A likely agreement to avoid automatic U.S. tax increases and spending cuts will still leave a lot of budget work to be done next year, according to Pacific Investment Management Co. strategist Richard Clarida.
Lawmakers return to Washington today amid a potential thaw in the U.S. fiscal policy dispute, as President Barack Obama and House Speaker John Boehner attempt to make a deal to prevent spending cuts and tax increases from taking effect. Democratic lawmakers and Obama continue to insist that Republicans accept higher tax rates for top earners before they will propose spending cuts.
“I think we actually get an agreement before Jan. 1, but there will be a lot of unfinished business, and this will be going on well into 2013,” Clarida said in a television interview on “Bloomberg Surveillance” with Tom Keene and Sara Eisen. “The center of gravity in Washington is to avoid the full hit of the fiscal cliff. This is really a proposal going forward to start to put us on a more austere path, which means if there is austerity, it will be back-loaded to a large extent.”
If nothing changes, the stalemate may lead to a recession in the first half of 2013, according to the Congressional Budget Office. Obama and Boehner are trying to replace the immediate deficit reduction in the so-called fiscal cliff with more gradual tax and spending changes.
“Generalized uncertainty about the fiscal cliff in particular has impacted capital spending this year just because there is uncertainty over the cost of capital,” said Clarida of Pimco, the world’s biggest manager of bonds funds. “If you don’t know what the cost of capital is, it’s hard to make an investment plan. If that were to be resolved, that’s a positive for 2013.”

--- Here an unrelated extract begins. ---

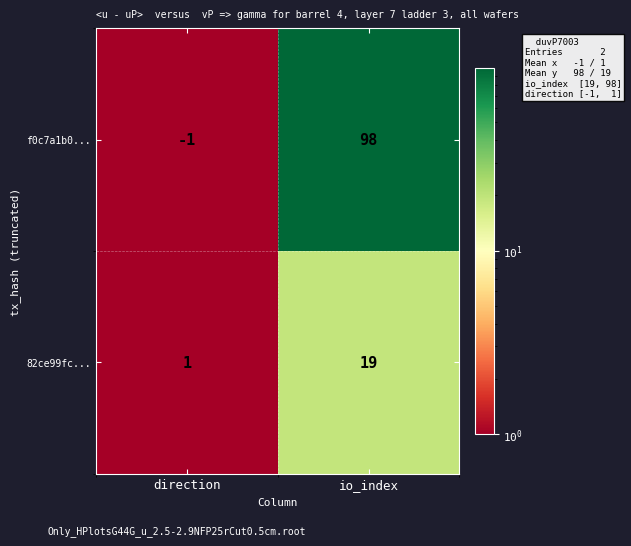

The value of 82ce99fc... at direction is 1. True or false?

True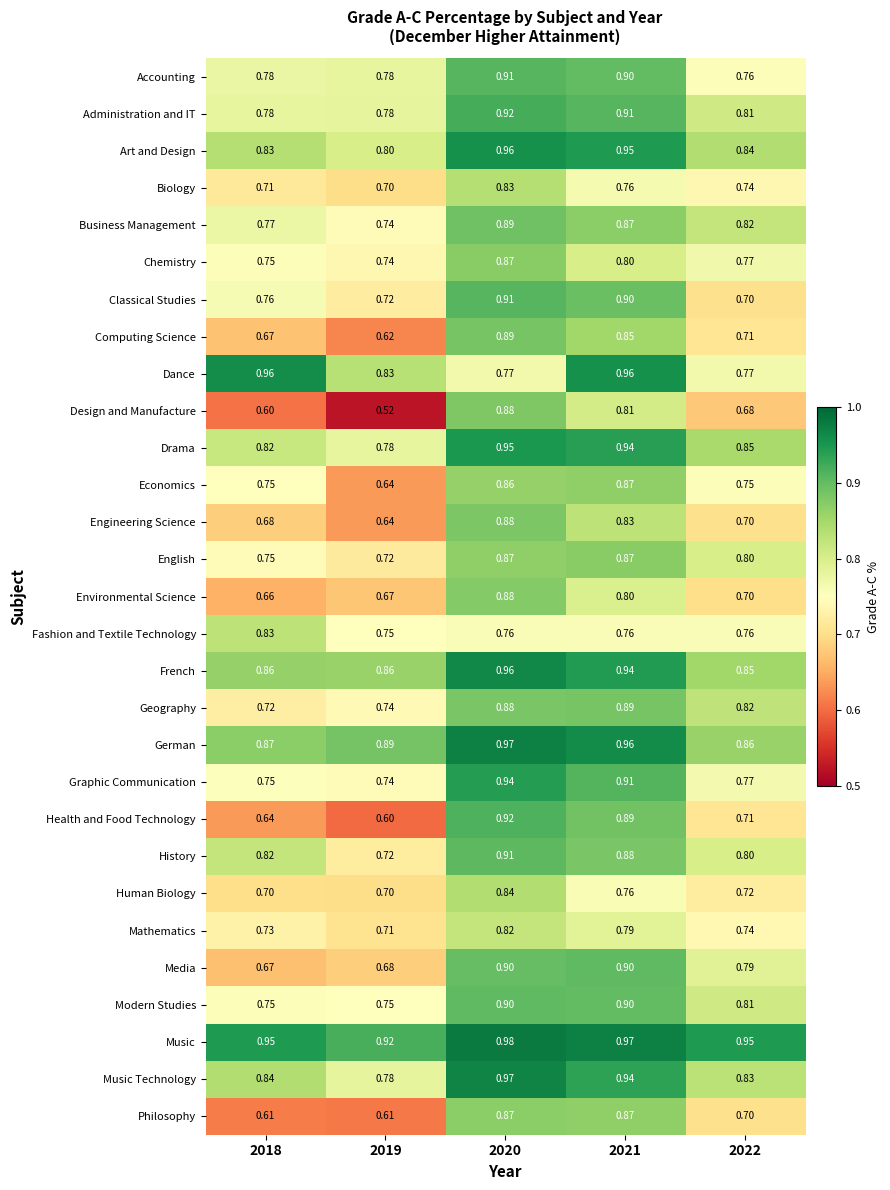

At how many categories does at least one series exceed 0?

5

The Federal Reserve’s debt purchases, known as quantitative easing, kept long term Treasury yields and mortgage rates low, supporting growth, said Clarida, who is also a professor of economics and international affairs at Columbia University.
The Fed begins today a two-day meeting of policy makers. The central bank is expected to increase record accommodation by announcing tomorrow $45 billion in monthly Treasury buying that will push its balance sheet almost to $4 trillion, according to a Bloomberg survey of economists.
What the Fed is doing “is working in an important sense that we’ve avoided deflation, with inflation running at about 2 percent, and we are seeing progress on unemployment,” Clarida said.
The U.S. economy added 146,000 jobs in November, beating economists’ forecast for an 85,000 gain. The unemployment rate fell to 7.7 percent as 320,000 people left the workforce. The jobless rate had stayed above 8 percent since February 2009 until it fell to 7.9 percent in September.